Why do many of the highest achievers in the world have coaches? It’s because even the most accomplished have blind spots. It’s not uncommon for professional athletes to have multiple coaches. A baseball team has a pitching coach, hitting coach, running coach, and throwing coach.
High achievers also rely on coaches to keep them accountable and to accelerate their desired outcomes. The goal is maximum progress in the shortest amount of time. In other words, many that utilize a coach are entirely capable of achieving their goal, but they see huge value in reaching the goal sooner by utilizing tools that have a multiplier effect on growth.
How valuable would it be if you took your 3-year goal and accomplished it in 18 months because a coach brought some new perspectives, insights or distinctions that helped you see the things you were missing and help keep you focused?
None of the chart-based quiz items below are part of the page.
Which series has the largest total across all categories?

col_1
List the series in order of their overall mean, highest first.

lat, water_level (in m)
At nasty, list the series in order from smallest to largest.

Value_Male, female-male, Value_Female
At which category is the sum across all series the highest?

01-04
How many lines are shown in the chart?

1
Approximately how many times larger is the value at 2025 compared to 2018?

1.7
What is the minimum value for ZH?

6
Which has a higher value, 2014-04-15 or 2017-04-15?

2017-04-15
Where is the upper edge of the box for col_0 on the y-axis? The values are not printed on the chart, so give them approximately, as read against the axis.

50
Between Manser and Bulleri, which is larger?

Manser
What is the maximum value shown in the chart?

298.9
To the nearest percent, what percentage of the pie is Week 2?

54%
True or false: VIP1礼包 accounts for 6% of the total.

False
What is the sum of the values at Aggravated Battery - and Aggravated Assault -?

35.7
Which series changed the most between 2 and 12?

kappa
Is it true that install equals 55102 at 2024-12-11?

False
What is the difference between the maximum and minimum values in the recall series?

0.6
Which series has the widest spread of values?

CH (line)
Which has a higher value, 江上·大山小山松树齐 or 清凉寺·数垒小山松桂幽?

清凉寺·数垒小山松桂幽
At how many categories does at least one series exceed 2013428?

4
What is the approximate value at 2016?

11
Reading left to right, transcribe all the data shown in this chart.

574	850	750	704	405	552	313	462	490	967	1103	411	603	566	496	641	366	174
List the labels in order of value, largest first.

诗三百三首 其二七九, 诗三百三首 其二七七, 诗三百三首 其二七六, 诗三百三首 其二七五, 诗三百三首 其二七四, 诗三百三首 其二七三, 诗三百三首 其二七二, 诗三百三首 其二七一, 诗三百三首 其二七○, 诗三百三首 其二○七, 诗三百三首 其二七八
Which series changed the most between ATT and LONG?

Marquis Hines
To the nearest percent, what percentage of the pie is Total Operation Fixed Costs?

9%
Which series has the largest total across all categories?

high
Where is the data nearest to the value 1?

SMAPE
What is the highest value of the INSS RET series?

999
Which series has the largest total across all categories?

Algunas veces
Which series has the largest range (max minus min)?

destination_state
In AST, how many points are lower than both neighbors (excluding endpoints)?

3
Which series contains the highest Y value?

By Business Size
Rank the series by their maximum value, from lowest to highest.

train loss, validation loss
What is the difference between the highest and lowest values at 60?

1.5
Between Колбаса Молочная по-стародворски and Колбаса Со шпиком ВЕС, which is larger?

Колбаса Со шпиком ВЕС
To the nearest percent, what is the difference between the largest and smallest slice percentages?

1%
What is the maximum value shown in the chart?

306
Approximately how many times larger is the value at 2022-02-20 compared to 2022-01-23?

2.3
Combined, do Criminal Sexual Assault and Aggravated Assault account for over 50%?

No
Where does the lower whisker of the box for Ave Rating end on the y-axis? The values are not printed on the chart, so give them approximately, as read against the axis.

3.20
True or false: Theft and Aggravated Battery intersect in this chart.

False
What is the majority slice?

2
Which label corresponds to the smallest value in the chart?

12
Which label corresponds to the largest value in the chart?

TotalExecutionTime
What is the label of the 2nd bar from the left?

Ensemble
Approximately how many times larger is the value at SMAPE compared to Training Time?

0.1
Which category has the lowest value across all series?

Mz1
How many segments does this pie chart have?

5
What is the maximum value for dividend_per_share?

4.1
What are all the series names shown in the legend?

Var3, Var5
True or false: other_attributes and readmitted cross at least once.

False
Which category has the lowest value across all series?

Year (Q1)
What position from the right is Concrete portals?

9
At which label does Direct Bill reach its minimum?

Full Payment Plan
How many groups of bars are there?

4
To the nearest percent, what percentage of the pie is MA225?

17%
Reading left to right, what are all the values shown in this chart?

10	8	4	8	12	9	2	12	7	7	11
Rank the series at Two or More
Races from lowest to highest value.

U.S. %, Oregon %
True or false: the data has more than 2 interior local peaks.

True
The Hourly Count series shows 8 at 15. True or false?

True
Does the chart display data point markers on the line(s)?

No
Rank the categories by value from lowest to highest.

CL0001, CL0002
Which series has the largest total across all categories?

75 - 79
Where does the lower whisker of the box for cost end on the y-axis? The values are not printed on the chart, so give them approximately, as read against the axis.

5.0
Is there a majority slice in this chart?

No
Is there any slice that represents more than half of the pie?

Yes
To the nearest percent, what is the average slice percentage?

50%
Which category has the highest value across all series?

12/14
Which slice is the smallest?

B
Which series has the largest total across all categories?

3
Sometimes the problem is not that you don’t know what you don’t know — it’s actually that you don’t do what you do know, which is why, in addition to a coach, a “peak performance partner” is so valuable for accountability.
Smart people have great answers. Brilliant people have great questions. There’s nothing more powerful than questions, yet as many of us get older, we gradually begin to believe we have most of the answers and forget that the growth is in the unknown. Consider how much we grew during childhood when we asked questions and weren’t concerned about revealing what we didn’t know. An effective coach can help you uncover the blind spots. We don’t tend to ask ourselves what we’re missing about ourselves, yet feedback is a very powerful tool for closing the gap on where you are and where you want to be. In business, it’s wise to ask what we’re missing about clients or even about our industry.